Why Make Many Random Trees? • The trees are smaller. • Smaller trees are easier to deal with. • That means you can make a lot of them • Aggregating lots of small trees do a better job of capturing interaction effects without overfitting • Ditto with non-linearities • (The split on any continuous predictor will be different for every tree)
Why Sample with Replacement • It keeps N high, but creates a hold out set. • This hold out set is used to create an (unbiased) estimate of the error rate. • This means you don’t need training data! • (Essentially, every tree is both a test data set and training data set rolled into one). • There are known issues with sampling with replacement. • Does not affect raw predictions. • Does affect variable importance data
Pause for Questions Let me pause for questions before continuing.
Random Forest: Results • Random Forest results are not like regression • Variable important list • Based on node purity measures (Gini coefficient) • Numbers are pretty much un-interpretable • No explanation of how variables interact with outcome • No established method to create p-values • You really only get: • Prediction results • Vague sense of how important each variable is • Either an error rate (categorical outcomes) or a percent of total variance explained (continuous outcomes).
Testing Policy with Random Forest • If you can’t get p-vales, how can you do policy analysis with Random Forest? • What you can do, is run various sets of predictions, and look at the accuracy of those predictions. • Systematically exclude the variables that you are interested in examining.
Part 4 Real World Example of Random Forest Reuben Ternes November 2012
The Question • Should your institution go test-optional? • Another way to ask this question is: • How much do admissions test tell us about future student outcomes? • We will test just first year GPA. • But you could test anything (retention, graduation, etc.)

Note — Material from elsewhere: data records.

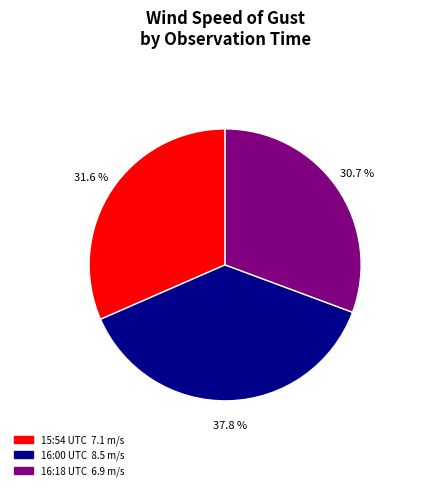

Which slice is the largest?

16:00 UTC 8.5 m/s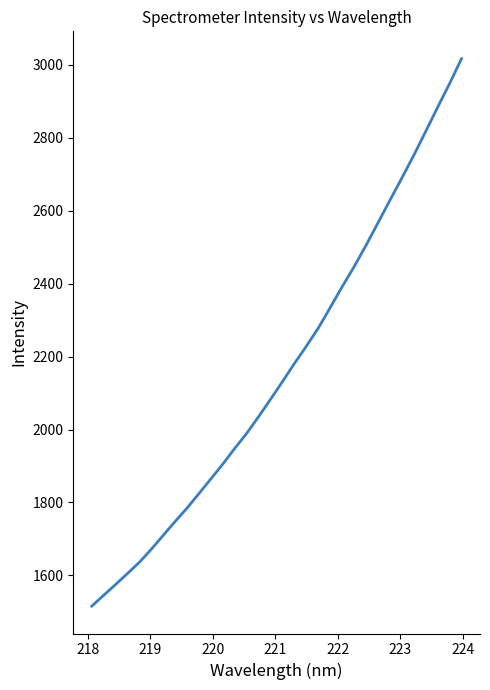

What is the greatest value displayed?

3016.6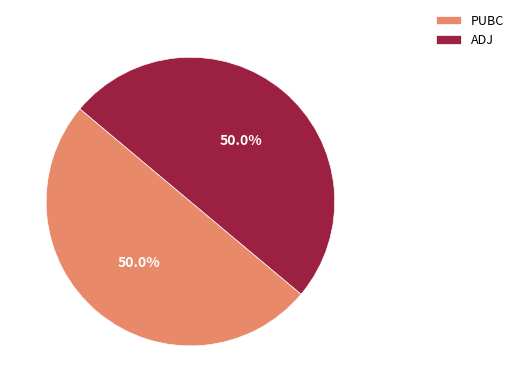

The PUBC slice represents 50% of the pie. True or false?

True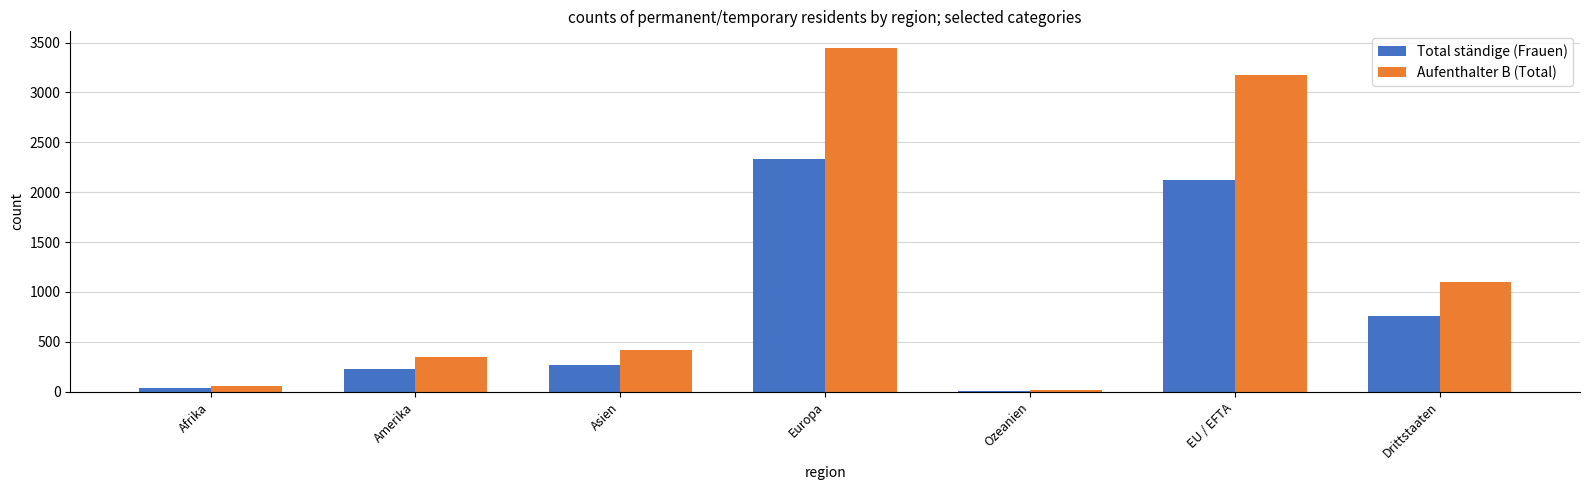

How many series are shown in this chart?

2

Admissions Models • I consider three models • 1) Saturated • An extreme (unrealistic) amount of data on incoming students. • Obtained late during the admissions cycle. • More information than a human could process to make a decision. • About 50 variables we collect during the admissions cycle. • 2) Just HS GPA and ACT scores. • 3) HS GPA, ACT scores, and one measure of SES. • Obtained by aggregating the % of Pell students by zip code for OU over the last 10 years. • I test this model because one of the common complaints against standardized tests is that they only measure SES.
Results: Saturated Model • Saturated model • Averaged over 5 trails (500 trees per trial) • All – 29.9% of total variance explained • Exclude ACT scores – 29.7% of total variance explained. • Conclusion: ACT scores do not add much information to the total model. • But it probably does add something. • But this is an unrealistic model for admissions decisions, so it doesn’t answer our question.

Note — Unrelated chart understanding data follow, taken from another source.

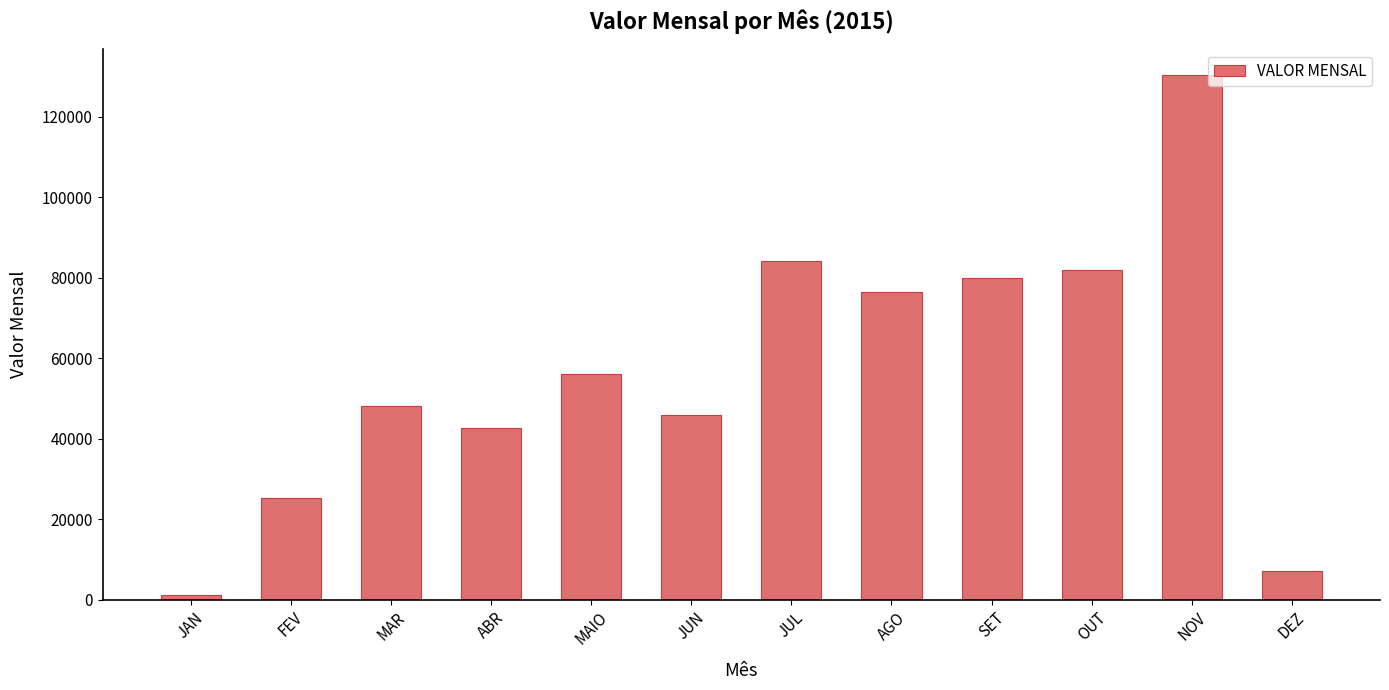

The chart shows a value of 42679.2 at ABR. True or false?

True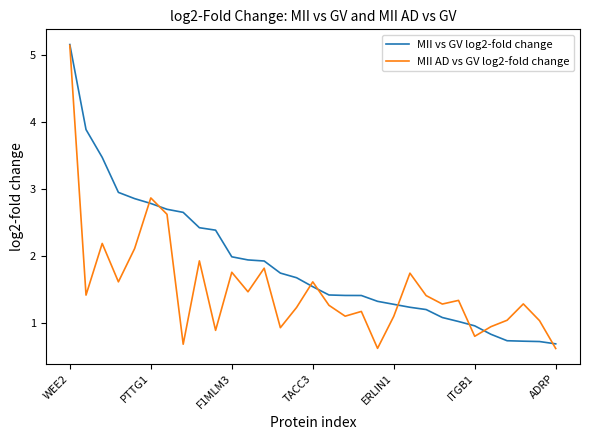

Which series has the largest total across all categories?

MII vs GV log2-fold change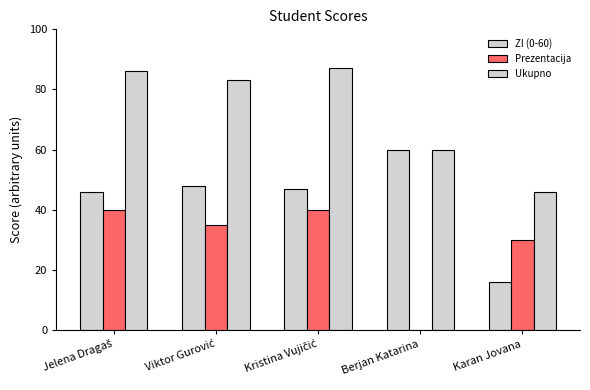

Are the bars horizontal?

No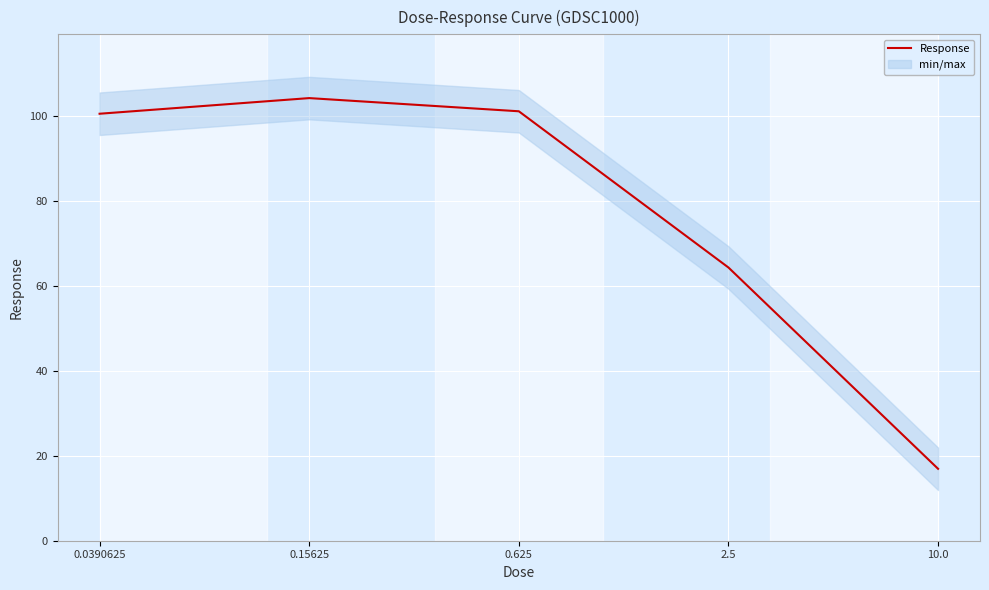

Where is the data nearest to the value 60?

2.5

Results: HS GPA + ACT Scores Only Model • Saturated model • Averaged over 5 trails (500 trees per trial) • HS GPA + ACT Scores – 21.2% of total variance explained • Exclude ACT scores – 20.2% of total variance explained. • Conclusion: ACT scores improve predictions by a noticeable, but still small amount at OU.

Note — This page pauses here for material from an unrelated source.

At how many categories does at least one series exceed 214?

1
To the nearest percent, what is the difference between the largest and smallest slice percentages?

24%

Results: HS GPA, ACT Scores, SES Model • HS GPA, ACT, + SES model • Averaged over 5 trails (500 trees per trial) • HS GPA, ACT, SES – 25.0% of total variance explained • Exclude ACT scores – 21.6% of total variance explained. • Conclusion 1: ACT scores improve predictions noticeably. • Conclusion 2: There are some very important and non-trivial interaction effects going on with ACT scores and SES. • If our goal is to develop predictive decision rules that correlate with academic success, we are leaving a lot of useful information out by not considering SES data.